# my cat sleeps with me and put his arm around me, LOL!!



## jazzo (Apr 19, 2005)

I'm not kidding!! I think my little guy Sampson thinks he is my boyfriend!!

It will be a year in June that I picked him up from the shelter, and he is even more affectionate than he was at that time.

His latest thing is... I will wake up in the middle of the night, and he is sleeping right next to me with his head on my shoulder, and his arm/paw layed across my chest!!, LOL!! It's the cutest thing!!

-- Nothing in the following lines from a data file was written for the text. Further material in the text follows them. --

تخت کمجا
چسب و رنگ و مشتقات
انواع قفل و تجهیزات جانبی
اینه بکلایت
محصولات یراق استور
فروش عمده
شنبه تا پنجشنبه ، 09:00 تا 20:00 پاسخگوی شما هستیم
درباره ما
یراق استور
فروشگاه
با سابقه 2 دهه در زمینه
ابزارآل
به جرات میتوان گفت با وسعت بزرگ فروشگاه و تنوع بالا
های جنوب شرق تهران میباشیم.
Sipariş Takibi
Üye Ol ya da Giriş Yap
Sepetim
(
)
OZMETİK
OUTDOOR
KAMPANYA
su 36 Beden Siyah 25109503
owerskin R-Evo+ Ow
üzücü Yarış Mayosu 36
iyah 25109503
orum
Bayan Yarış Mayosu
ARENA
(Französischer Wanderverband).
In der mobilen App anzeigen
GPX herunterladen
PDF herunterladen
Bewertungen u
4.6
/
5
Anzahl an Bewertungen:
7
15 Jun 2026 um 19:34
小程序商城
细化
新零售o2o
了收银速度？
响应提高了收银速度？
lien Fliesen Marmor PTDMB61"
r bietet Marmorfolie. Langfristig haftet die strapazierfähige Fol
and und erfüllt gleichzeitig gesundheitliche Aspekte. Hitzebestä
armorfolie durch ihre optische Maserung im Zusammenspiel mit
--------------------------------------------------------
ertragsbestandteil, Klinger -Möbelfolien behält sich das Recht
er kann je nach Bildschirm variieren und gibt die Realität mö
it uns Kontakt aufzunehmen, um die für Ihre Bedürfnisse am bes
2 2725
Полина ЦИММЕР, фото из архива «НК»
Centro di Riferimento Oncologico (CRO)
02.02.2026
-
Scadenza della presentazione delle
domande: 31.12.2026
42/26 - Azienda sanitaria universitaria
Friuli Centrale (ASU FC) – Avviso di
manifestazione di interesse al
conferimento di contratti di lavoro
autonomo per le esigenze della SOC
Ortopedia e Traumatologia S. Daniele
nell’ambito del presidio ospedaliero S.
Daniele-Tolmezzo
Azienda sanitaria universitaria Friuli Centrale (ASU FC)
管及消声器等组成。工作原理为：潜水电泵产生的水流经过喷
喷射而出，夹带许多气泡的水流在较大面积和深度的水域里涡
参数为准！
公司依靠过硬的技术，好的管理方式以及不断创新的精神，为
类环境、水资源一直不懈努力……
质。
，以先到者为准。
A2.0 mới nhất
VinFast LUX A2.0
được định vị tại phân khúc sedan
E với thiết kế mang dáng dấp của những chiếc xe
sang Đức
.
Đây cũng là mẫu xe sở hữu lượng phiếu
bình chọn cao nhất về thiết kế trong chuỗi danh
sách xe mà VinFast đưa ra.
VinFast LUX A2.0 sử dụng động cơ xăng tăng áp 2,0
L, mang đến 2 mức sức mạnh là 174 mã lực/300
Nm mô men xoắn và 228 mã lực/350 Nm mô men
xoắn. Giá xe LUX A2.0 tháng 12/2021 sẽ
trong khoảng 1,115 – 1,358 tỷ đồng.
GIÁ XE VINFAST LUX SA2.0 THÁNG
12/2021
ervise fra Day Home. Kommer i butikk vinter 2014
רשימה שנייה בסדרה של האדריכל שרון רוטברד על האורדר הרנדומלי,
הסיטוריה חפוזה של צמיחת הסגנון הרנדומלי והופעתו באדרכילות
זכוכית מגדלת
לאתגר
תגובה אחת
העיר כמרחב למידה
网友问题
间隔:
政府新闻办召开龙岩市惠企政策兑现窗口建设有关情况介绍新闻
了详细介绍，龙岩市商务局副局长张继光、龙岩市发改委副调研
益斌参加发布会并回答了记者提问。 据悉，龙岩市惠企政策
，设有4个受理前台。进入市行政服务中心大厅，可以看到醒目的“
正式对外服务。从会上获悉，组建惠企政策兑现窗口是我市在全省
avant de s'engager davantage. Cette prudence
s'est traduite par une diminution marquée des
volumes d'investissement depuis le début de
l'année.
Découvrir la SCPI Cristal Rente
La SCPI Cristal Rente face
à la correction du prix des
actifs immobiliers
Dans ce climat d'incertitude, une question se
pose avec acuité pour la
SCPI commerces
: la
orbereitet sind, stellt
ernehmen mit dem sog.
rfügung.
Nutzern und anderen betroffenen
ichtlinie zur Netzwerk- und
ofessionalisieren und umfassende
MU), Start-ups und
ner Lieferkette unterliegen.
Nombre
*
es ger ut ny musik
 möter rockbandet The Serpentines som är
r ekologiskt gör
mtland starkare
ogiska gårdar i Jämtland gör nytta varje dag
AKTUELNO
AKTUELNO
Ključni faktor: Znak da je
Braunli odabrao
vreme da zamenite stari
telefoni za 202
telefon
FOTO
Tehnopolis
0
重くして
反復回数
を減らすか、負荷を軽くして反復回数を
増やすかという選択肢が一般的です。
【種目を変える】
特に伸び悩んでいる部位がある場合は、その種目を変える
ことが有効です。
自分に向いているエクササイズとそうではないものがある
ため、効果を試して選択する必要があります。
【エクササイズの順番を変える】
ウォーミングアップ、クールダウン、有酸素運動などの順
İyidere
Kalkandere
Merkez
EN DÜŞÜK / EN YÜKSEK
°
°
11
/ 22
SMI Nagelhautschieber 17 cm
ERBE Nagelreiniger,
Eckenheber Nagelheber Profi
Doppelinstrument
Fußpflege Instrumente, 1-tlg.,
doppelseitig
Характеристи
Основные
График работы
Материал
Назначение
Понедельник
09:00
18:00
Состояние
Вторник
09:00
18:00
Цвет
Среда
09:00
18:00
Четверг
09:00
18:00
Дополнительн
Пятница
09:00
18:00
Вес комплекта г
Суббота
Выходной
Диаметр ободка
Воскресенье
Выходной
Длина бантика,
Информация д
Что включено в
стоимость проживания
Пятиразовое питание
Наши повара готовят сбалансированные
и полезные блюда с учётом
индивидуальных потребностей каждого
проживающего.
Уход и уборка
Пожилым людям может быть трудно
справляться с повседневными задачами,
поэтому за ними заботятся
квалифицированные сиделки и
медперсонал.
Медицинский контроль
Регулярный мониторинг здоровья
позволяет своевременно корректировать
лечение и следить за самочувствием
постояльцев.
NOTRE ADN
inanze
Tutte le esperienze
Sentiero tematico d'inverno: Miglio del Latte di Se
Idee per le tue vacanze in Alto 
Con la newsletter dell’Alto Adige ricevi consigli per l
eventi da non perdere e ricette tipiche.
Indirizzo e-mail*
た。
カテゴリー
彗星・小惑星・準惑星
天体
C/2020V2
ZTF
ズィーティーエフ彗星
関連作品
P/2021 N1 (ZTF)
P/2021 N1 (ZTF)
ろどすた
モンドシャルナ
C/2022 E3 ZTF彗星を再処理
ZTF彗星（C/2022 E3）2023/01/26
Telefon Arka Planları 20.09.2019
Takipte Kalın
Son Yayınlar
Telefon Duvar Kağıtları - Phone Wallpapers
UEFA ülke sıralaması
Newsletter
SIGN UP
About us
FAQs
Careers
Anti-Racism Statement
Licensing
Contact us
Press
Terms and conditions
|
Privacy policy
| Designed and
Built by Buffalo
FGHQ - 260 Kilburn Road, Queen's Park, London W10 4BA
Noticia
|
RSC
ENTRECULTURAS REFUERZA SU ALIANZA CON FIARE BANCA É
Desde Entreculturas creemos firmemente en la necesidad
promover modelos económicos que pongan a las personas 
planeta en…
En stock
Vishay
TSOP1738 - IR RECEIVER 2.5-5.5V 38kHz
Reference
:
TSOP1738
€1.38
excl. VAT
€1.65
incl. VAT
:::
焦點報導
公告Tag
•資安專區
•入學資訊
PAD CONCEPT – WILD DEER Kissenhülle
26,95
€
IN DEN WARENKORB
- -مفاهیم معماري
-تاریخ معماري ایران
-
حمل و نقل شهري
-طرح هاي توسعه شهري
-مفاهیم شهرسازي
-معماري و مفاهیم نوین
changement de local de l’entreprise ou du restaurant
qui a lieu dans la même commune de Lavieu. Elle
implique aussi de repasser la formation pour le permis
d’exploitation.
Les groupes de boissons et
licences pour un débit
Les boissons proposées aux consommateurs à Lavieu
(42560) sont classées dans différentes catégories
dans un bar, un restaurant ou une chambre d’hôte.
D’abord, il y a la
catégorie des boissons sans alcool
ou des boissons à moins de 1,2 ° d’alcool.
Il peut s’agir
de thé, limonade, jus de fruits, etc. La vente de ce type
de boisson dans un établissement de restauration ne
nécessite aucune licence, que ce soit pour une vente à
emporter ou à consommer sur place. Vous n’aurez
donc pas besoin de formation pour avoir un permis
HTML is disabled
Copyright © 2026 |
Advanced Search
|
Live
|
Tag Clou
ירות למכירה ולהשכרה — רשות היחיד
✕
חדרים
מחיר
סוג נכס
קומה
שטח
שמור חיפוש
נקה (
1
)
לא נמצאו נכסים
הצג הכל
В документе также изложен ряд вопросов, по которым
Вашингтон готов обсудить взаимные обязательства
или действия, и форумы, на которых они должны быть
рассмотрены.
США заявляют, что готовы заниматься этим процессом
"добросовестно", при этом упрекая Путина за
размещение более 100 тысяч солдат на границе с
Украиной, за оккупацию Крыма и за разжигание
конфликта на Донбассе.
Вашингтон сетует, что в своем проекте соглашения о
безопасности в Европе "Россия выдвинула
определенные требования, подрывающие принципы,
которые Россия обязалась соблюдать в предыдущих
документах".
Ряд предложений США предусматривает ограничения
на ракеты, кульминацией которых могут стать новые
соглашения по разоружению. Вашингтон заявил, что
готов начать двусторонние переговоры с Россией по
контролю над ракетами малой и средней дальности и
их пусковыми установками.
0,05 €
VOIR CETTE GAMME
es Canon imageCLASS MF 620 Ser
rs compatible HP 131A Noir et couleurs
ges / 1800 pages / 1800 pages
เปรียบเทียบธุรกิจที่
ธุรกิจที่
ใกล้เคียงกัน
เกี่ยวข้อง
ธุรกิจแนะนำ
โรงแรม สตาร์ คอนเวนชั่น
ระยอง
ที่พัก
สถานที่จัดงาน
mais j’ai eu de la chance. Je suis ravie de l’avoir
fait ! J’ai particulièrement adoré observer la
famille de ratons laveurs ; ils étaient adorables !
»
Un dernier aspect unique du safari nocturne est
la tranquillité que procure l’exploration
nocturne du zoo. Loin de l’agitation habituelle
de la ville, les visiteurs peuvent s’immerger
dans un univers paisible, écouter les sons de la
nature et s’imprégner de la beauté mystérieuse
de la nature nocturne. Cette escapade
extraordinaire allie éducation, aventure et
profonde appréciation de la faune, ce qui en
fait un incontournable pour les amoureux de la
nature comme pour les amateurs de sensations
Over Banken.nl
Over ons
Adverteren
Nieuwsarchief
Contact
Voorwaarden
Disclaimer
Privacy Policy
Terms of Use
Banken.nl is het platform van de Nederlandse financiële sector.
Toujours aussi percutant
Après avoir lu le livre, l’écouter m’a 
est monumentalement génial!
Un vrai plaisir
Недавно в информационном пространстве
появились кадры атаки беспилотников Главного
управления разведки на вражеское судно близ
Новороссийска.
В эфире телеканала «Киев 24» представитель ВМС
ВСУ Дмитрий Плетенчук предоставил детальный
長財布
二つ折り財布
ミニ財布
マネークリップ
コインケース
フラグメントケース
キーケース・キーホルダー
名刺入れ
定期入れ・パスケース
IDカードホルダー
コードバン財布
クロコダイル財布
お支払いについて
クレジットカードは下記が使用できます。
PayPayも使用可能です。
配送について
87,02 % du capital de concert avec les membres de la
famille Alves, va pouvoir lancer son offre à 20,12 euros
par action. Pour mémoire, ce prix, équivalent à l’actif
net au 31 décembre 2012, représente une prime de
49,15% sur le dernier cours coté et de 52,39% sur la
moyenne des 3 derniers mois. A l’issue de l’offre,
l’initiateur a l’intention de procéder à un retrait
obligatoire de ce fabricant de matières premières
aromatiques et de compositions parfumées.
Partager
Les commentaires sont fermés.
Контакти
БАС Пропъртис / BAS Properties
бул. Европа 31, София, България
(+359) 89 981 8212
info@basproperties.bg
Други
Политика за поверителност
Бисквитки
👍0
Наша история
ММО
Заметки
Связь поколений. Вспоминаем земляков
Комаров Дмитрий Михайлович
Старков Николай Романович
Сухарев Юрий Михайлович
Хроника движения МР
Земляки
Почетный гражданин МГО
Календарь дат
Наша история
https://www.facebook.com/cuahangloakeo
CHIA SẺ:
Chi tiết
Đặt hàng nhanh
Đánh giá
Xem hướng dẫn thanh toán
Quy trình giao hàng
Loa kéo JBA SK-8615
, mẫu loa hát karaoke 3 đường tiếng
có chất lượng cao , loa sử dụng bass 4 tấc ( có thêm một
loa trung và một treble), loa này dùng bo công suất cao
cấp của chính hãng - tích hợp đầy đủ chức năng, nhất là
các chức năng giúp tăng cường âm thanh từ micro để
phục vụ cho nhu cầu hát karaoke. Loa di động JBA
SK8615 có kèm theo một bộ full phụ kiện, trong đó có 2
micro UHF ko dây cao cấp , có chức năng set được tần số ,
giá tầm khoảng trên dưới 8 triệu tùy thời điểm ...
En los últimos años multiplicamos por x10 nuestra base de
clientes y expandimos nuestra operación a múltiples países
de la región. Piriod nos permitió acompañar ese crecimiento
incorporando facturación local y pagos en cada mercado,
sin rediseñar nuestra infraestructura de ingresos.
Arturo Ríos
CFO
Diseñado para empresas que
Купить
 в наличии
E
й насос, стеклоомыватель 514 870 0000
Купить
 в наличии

This cat, I tell ya, if he wasn't walking around in 4 legs, I'd think he was human!!


----------



## ihave4kitties (Aug 27, 2005)

That is so sweet. I did wake up once to see our Lewis do that to my husband. Winston isn't snuggly during the day at all but at night he is and loves to sleep between us. Sounds like you have quite a snuggle bug.


----------



## estelle58 (Feb 28, 2006)

when we go to bed we have a ritual... Keiko goes under the top blanket of my bed and she goes to sleep beside my legs... during the night she gets out and snuglles right beside me next to my heart... i can't describe the emotions i get when i find her there when i wake up... i guess it's one of the reasons i love her more everyday... :cat


----------



## coaster (Dec 1, 2004)

Putting the arm across is possessive. That means he thinks you're HIS!! :lol:


----------



## zippy96444 (Mar 7, 2006)

estelle58 said:


> when we go to bed we have a ritual... Keiko goes under the top blanket of my bed and she goes to sleep beside my legs... during the night she gets out and snuglles right beside me next to my heart... i can't describe the emotions i get when i find her there when i wake up... i guess it's one of the reasons i love her more everyday... :cat


I feel the same way. My guy has to lay face to face with me at night and have his face on my cheek. (sometimes I wake up because I can't breathe!) His arm is around my neck. I just can't describe the feeling when he does this. Also, not at night , but sometimes when I hold him and he is purring, he will grab my face and nip at it or my chin. It seems like he just feels to darn good he needsf to let me know. He is not doing it for me to let him down, I think it's a feeling of euphoria.


----------



## Omi-san (Feb 28, 2006)

My cat now understand that whenever I'm under the bed sheets, It's because I am about to fall asleep. So she always comes on top of the bed and lie down next to my legs.  

Now if only she could sleep there for more than 3 hour in a row before feeling playful again... :?


----------



## Emily84 (Apr 5, 2006)

My cat, Meg always puts one paw on me when she is lying next to me. its like she has to be touching me.


----------



## Emskie (Jan 26, 2005)

Yeah, doogie will snuggle up as close as he can get to me and lay on my side/or burrow under my arm so I'm hugging him like a teddy bear. Awful cute, although sometimes annoying b/c he gets so close I'm breathing in hair. He also can't stand it when my fiance and I are hugging/cuddling.. he has to get in between us and be in the middle!
He's my snuggle bug... and a definate mamas boy. :lol:


----------



## AnimalLover05 (Apr 7, 2006)

My male does the same thing! He will climb onto my pillow, put one paw under him and the other around my neck. Then he will start to purr really loud. My boyfriend says it seems as though he is trying to "sing" me to sleep. :?: He does this EVERY night!
Don't ya just love kitties?


----------